** Start **

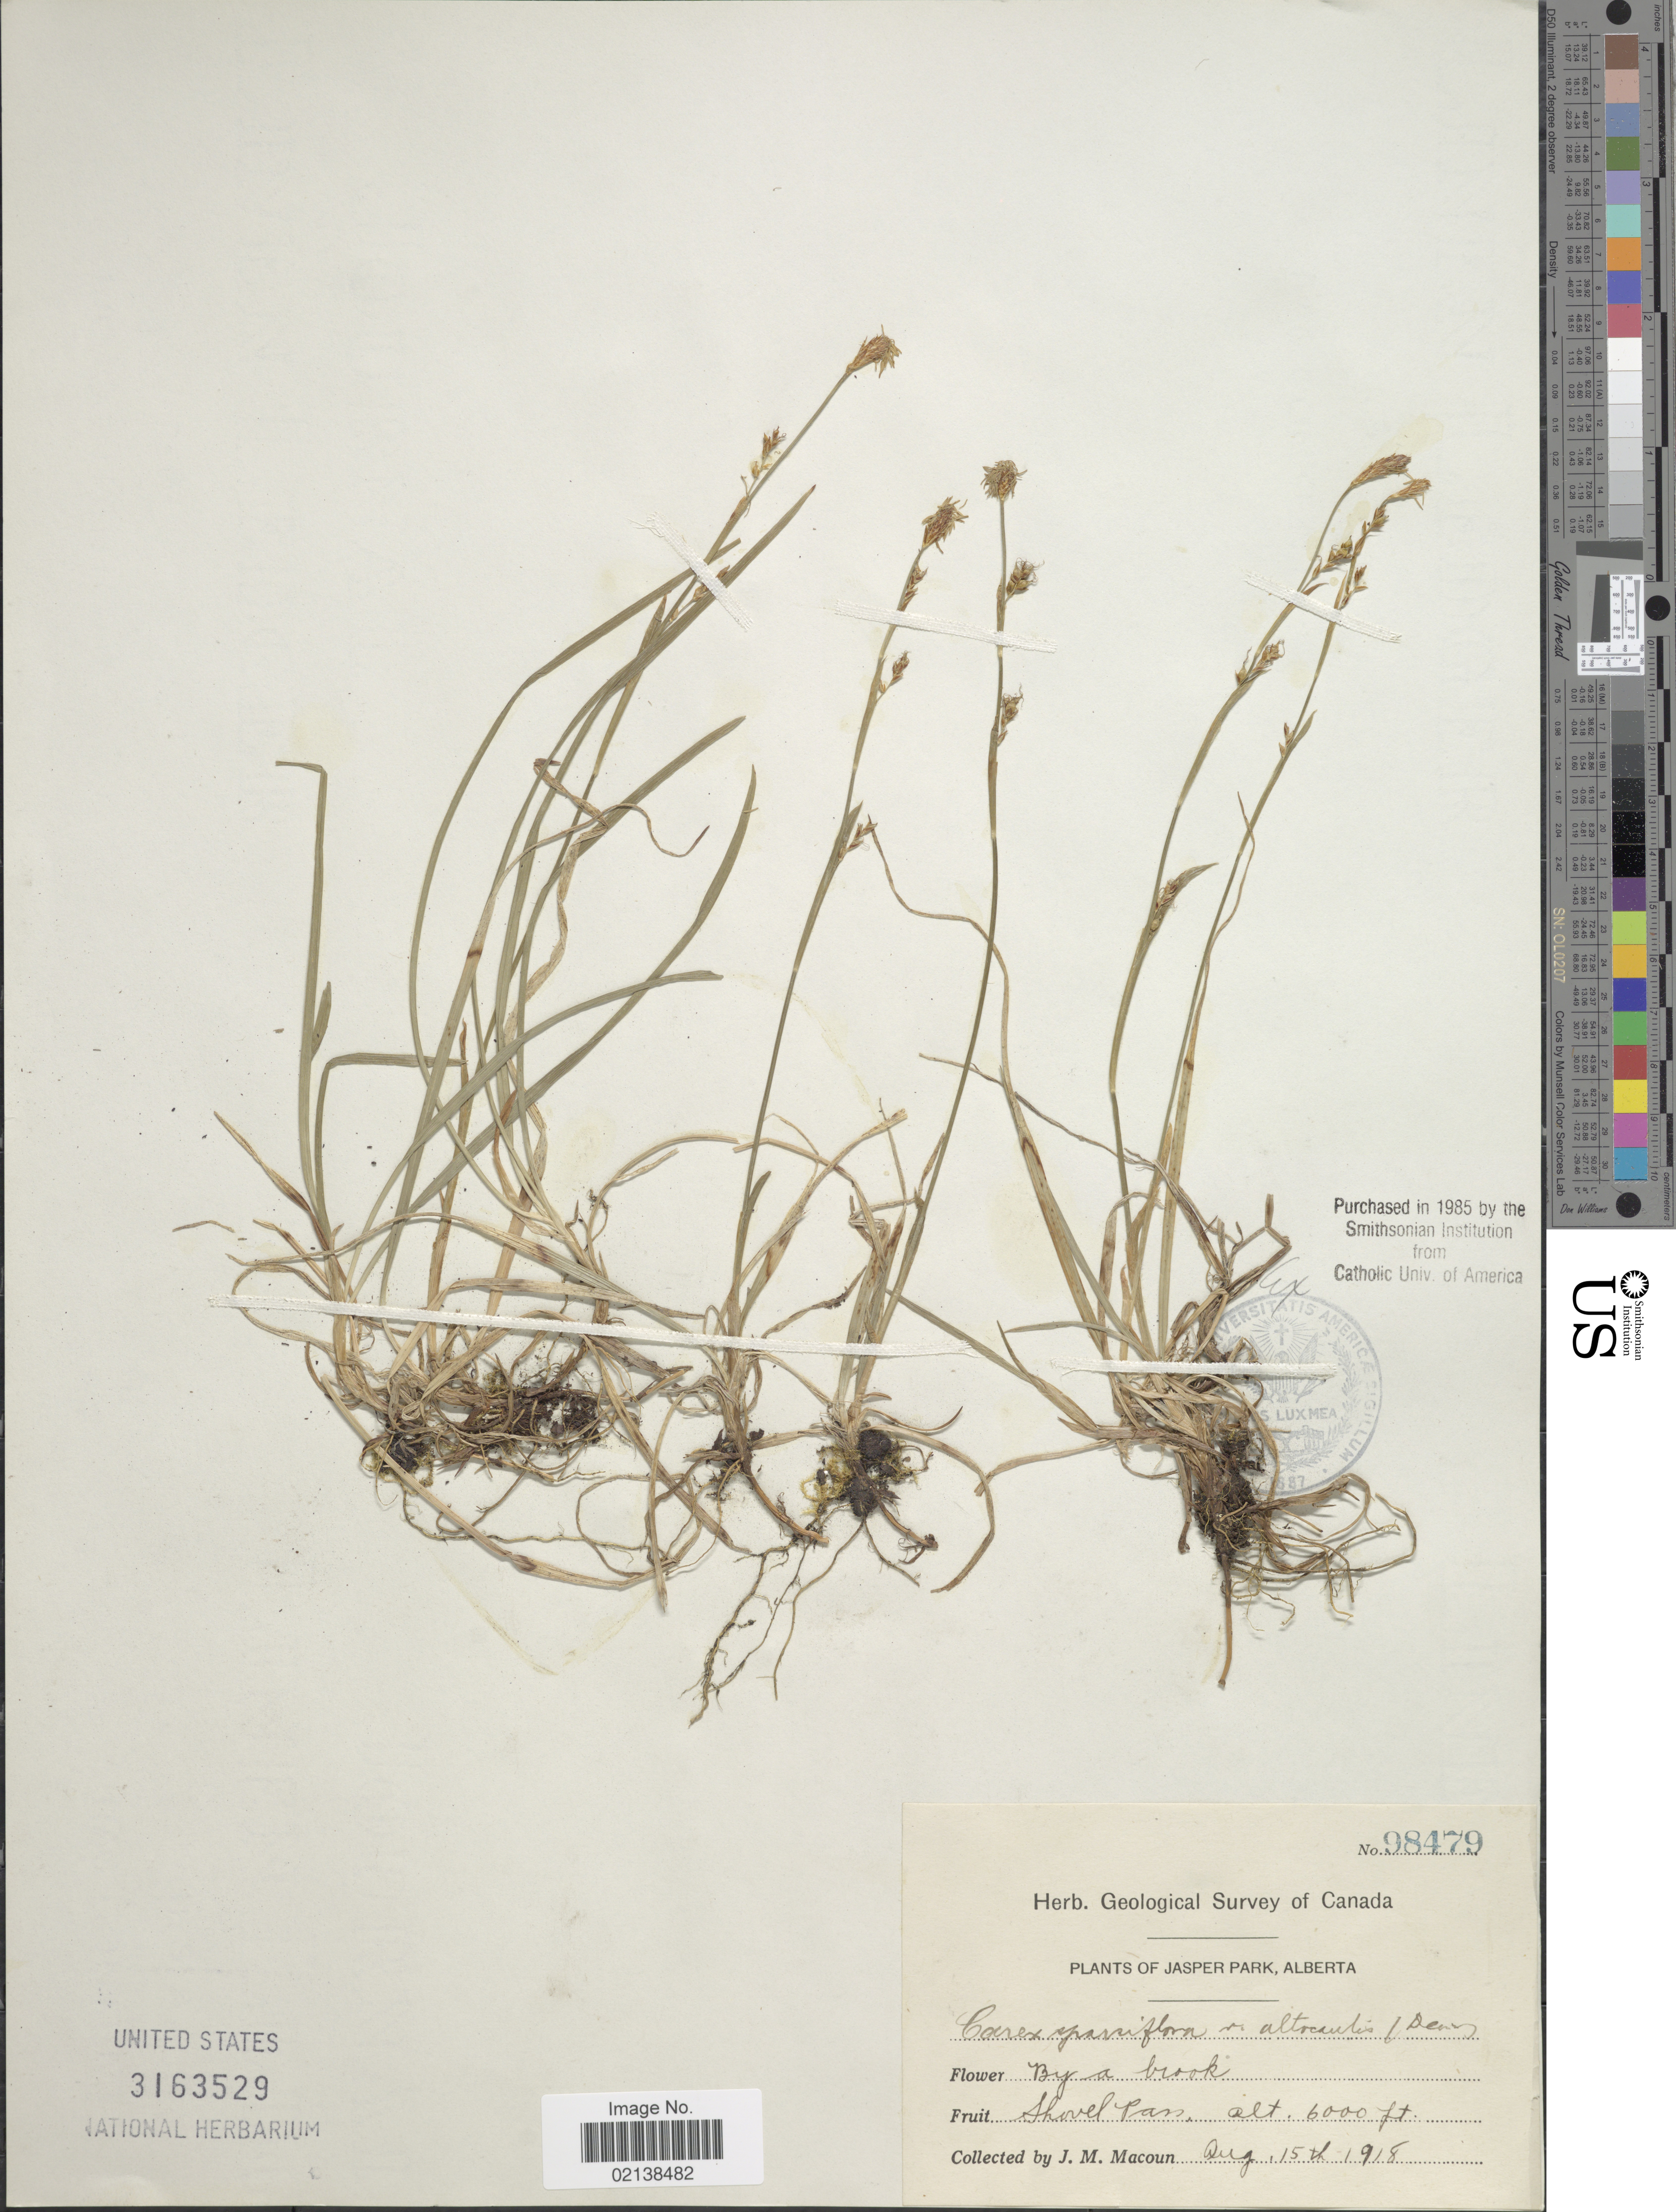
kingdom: Plantae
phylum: Tracheophyta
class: Liliopsida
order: Poales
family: Cyperaceae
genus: Carex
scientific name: Carex vaginata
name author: Tausch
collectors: J. M. Macoun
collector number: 98479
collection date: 1918-08-15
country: Canada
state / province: Alberta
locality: Jasper Park, Shovel Pass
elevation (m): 1829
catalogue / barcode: US 3163529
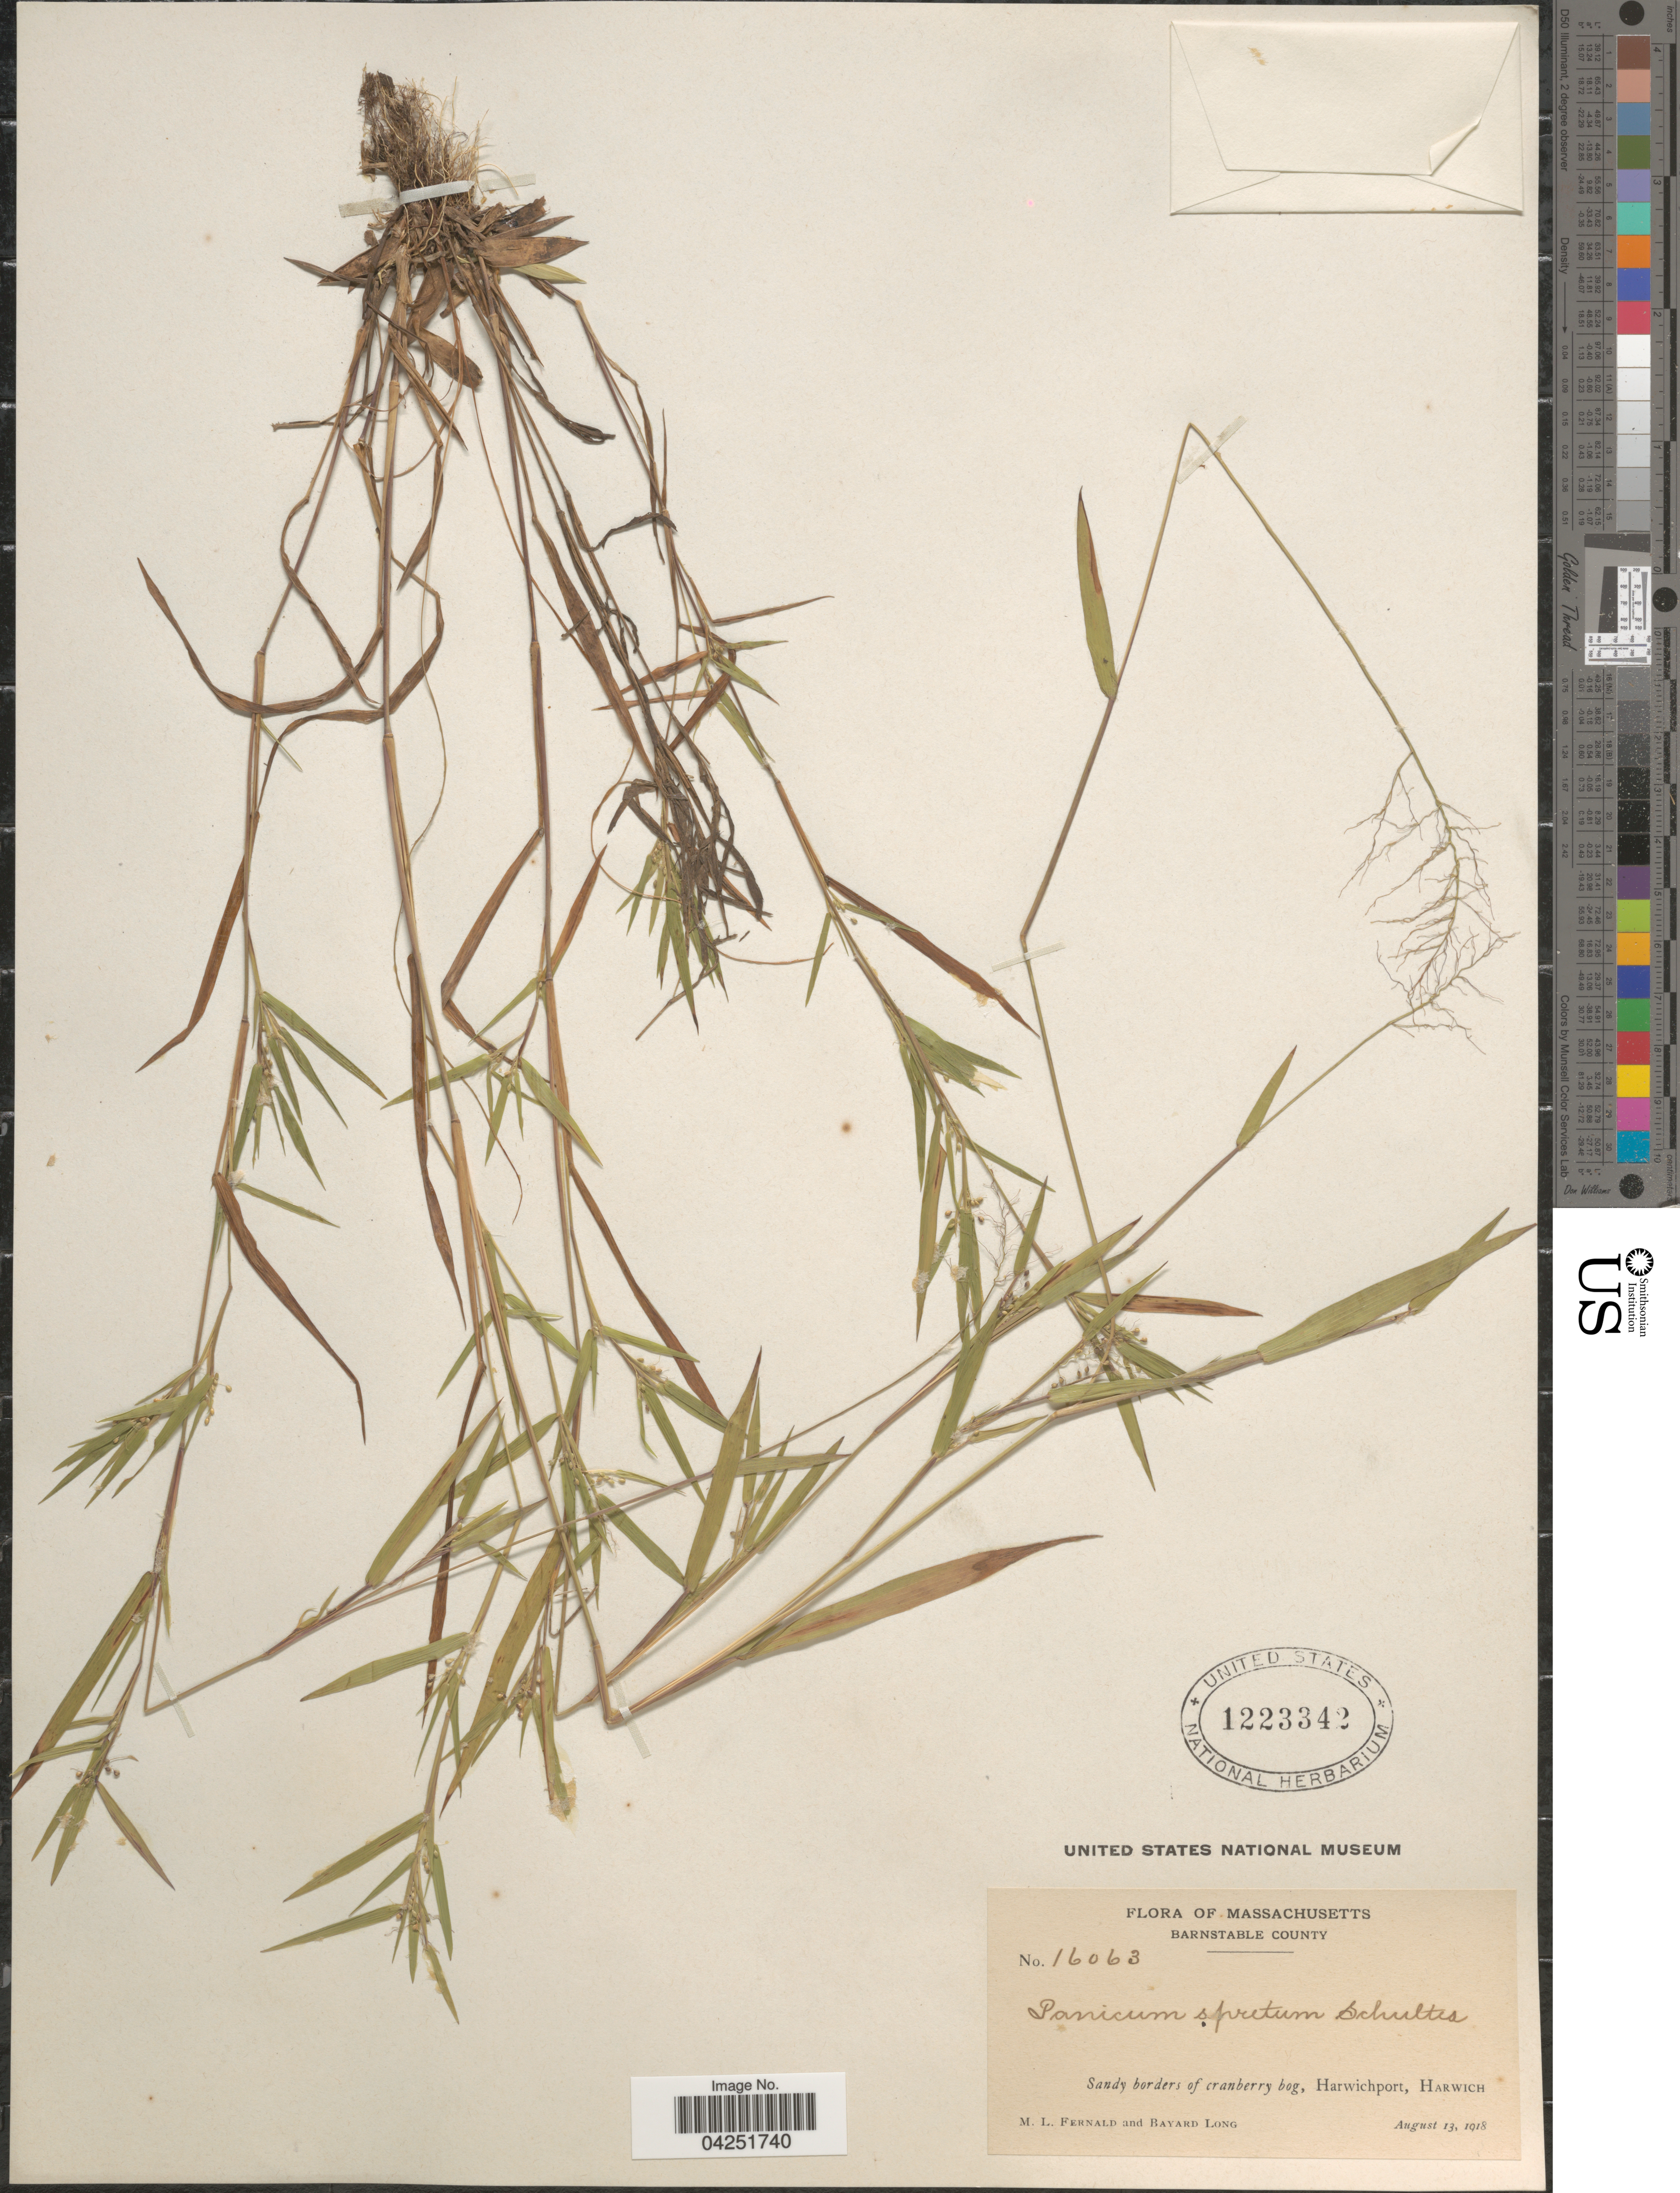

** End **

> [WHAT YOU HAVE TO DO]:
Pull every line of text from the records, unchanged, and leave the pictures out of your answer.

> [TASK RESULT]:
kingdom: Plantae
phylum: Tracheophyta
class: Liliopsida
order: Poales
family: Cyperaceae
genus: Carex
scientific name: Carex vaginata
name author: Tausch
collectors: J. M. Macoun
collector number: 98479
collection date: 1918-08-15
country: Canada
state / province: Alberta
locality: Jasper Park, Shovel Pass
elevation (m): 1829
catalogue / barcode: US 3163529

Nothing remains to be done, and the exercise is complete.